Auf die weiteren Einwände des Antragstellers gegen seine Beurteilung kommt es
danach nicht mehr an. Der Senat hält die Begründung nach Nr. 8.1 BRL Pol allerdings
für ausreichend und die Beurteilung aus den Gründen des angefochtenen Beschlusses
auch nicht deshalb für unplausibel, weil sie teilweise von dem für einen großen Teil des
Beurteilungszeitraums erstellten – lediglich zu berücksichtigenden und ohne
Quervergleich erstellten – Beurteilungsbeitrag abweicht.

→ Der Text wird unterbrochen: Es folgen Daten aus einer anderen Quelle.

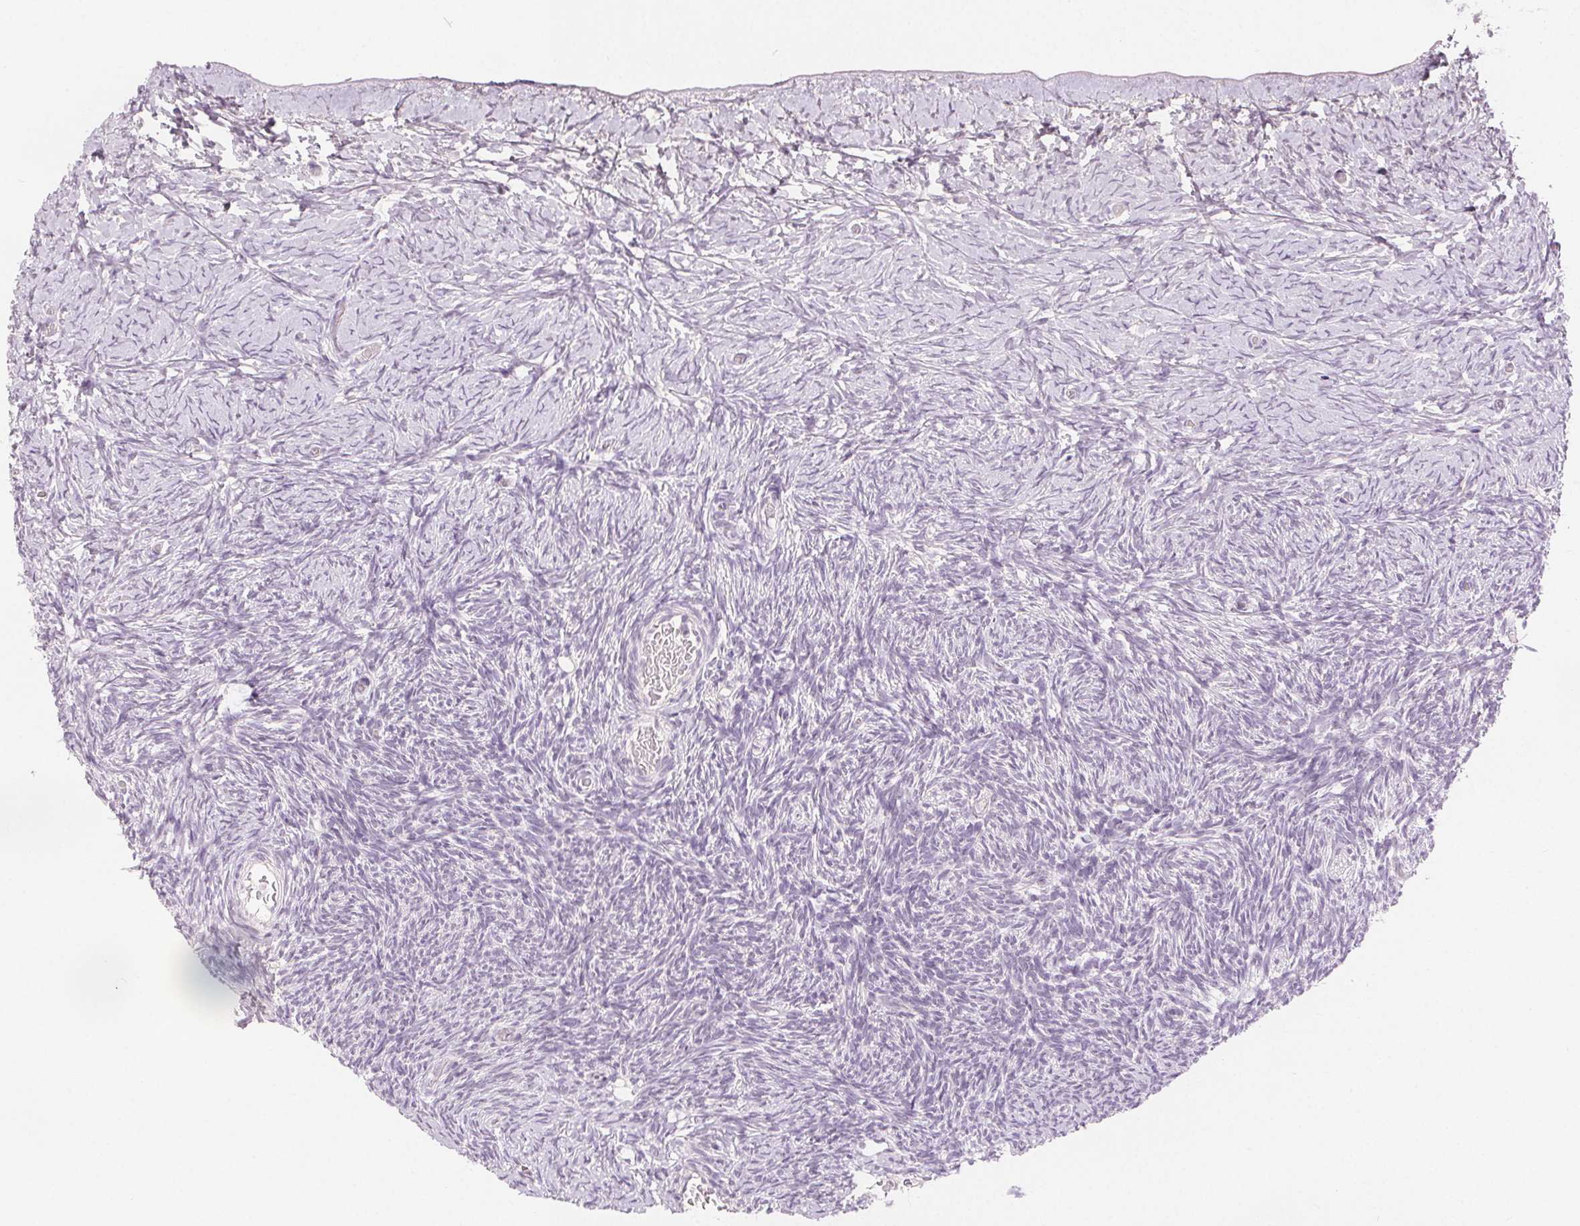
{"staining": {"intensity": "negative", "quantity": "none", "location": "none"}, "tissue": "ovary", "cell_type": "Ovarian stroma cells", "image_type": "normal", "snomed": [{"axis": "morphology", "description": "Normal tissue, NOS"}, {"axis": "topography", "description": "Ovary"}], "caption": "Protein analysis of unremarkable ovary shows no significant positivity in ovarian stroma cells. (Stains: DAB (3,3'-diaminobenzidine) immunohistochemistry with hematoxylin counter stain, Microscopy: brightfield microscopy at high magnification).", "gene": "CA12", "patient": {"sex": "female", "age": 39}}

Schließlich dürfte für die
Rechtmäßigkeit der Beurteilung unerheblich sein, dass der Antragsteller nach seinem
gesundheitlich bedingten Wechsel ins Kriminalkommissariat innerhalb des
Beurteilungszeitraums den sogenannten "Bereichswechslerlehrgang" noch nicht
absolvieren konnte.
9
Die Kostenentscheidung folgt aus §§ 154 Abs. 1, 162 Abs. 3 VwGO. Die
Streitwertfestsetzung beruht auf §§ 53 Abs. 2 Nr. 1, 52 Abs. 1 GKG. Der Senat bemisst
die sich aus dem Antrag für den Antragsteller ergebende Bedeutung der Sache wegen
des vorläufigen Charakters des einstweiligen Rechtsschutzbegehrens mit der Hälfte des
Auffangwerts nach § 52 Abs. 2 GKG.
10
Der Beschluss ist unanfechtbar (§ 152 Abs. 1 VwGO).